__Data below__.
※ ※ ※
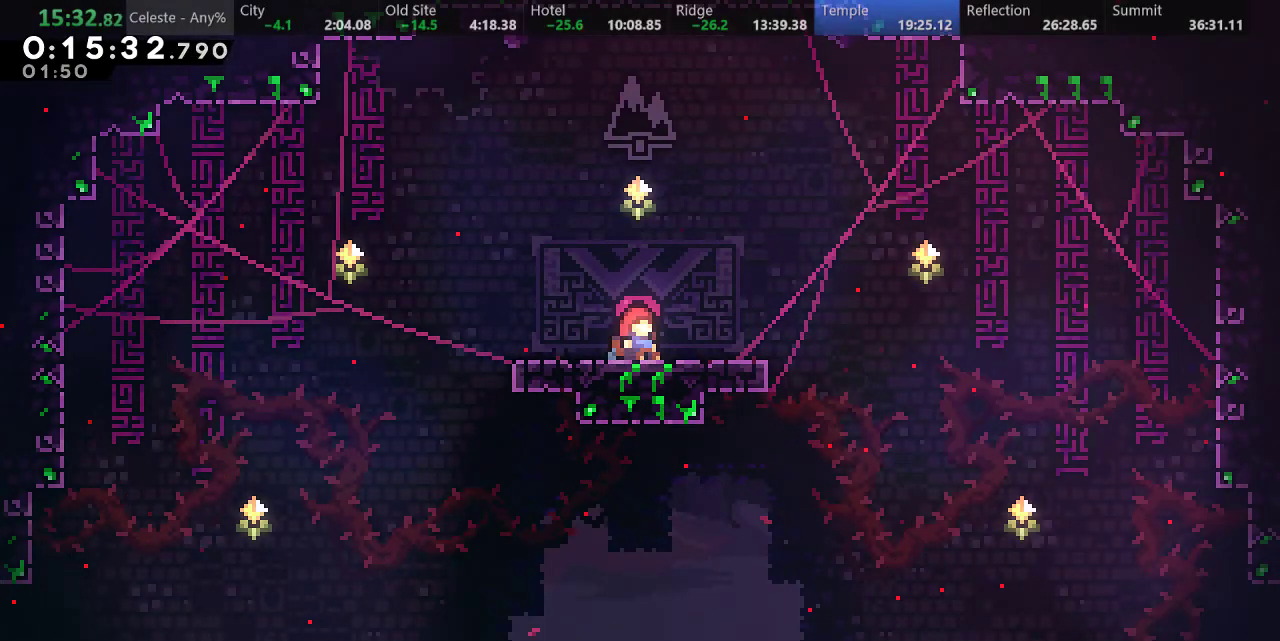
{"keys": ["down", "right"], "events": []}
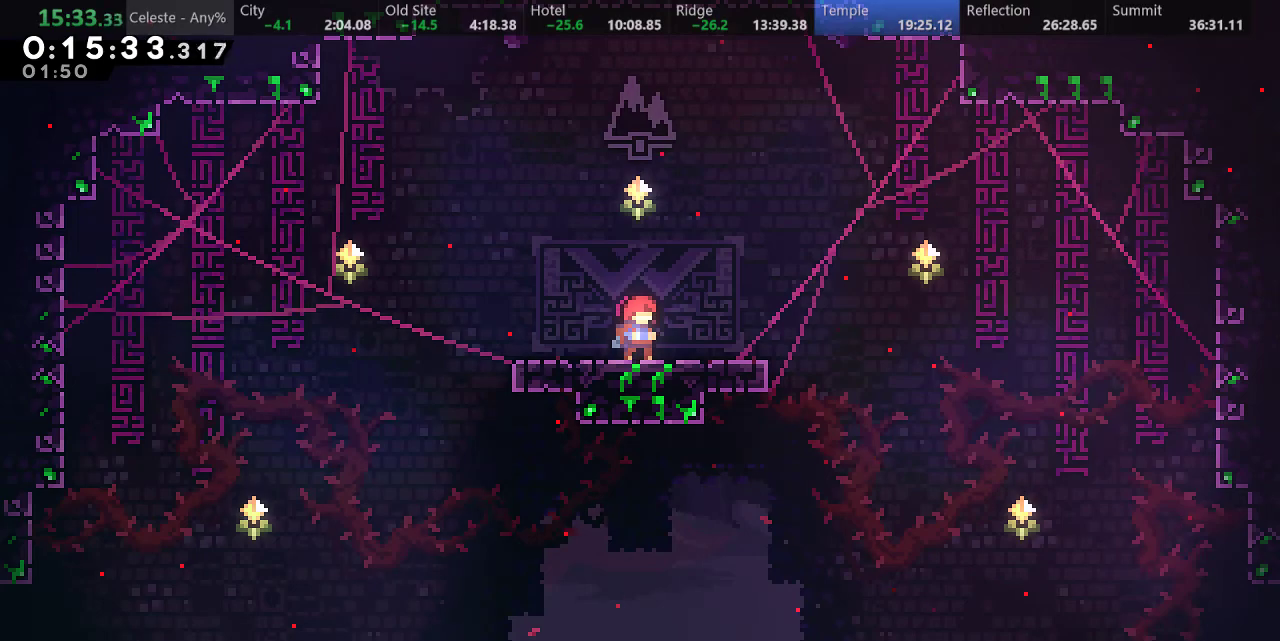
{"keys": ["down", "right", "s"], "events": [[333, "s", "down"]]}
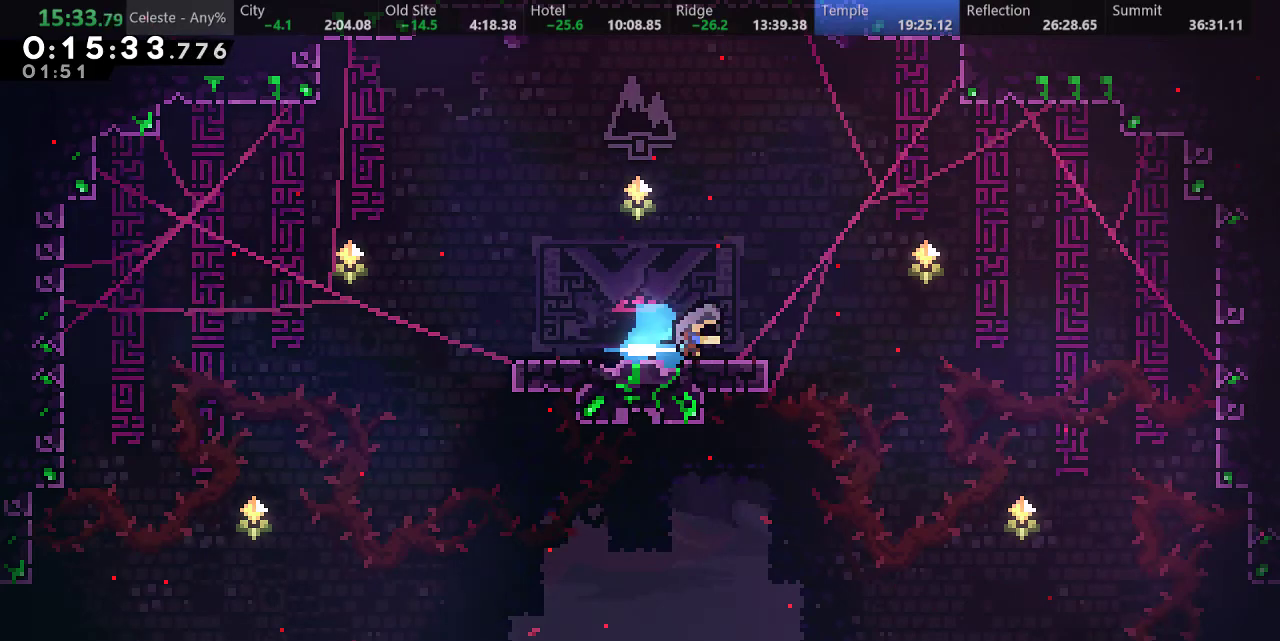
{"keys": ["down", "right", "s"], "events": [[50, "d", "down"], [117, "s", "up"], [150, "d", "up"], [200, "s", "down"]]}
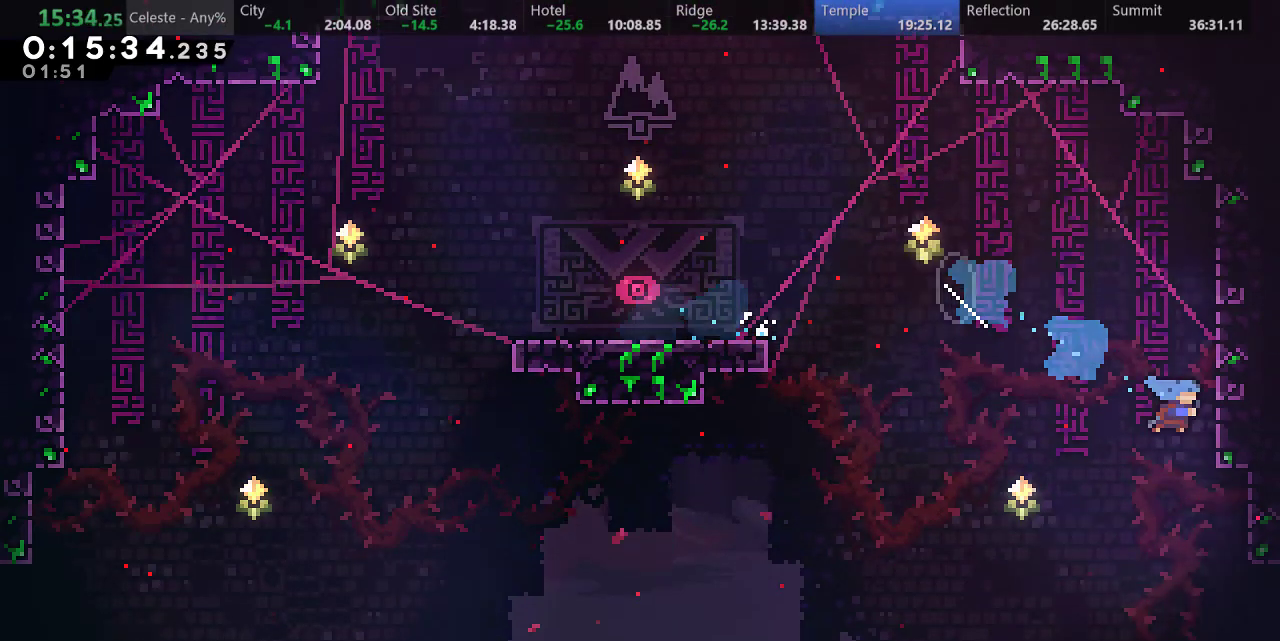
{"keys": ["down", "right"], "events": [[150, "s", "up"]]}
※ ※ ※
__Exercise objective__. Give the listing above again word for word, without its pictures.

__Expected output__.
{"keys": ["down", "right"], "events": []}
{"keys": ["down", "right", "s"], "events": [[333, "s", "down"]]}
{"keys": ["down", "right", "s"], "events": [[50, "d", "down"], [117, "s", "up"], [150, "d", "up"], [200, "s", "down"]]}
{"keys": ["down", "right"], "events": [[150, "s", "up"]]}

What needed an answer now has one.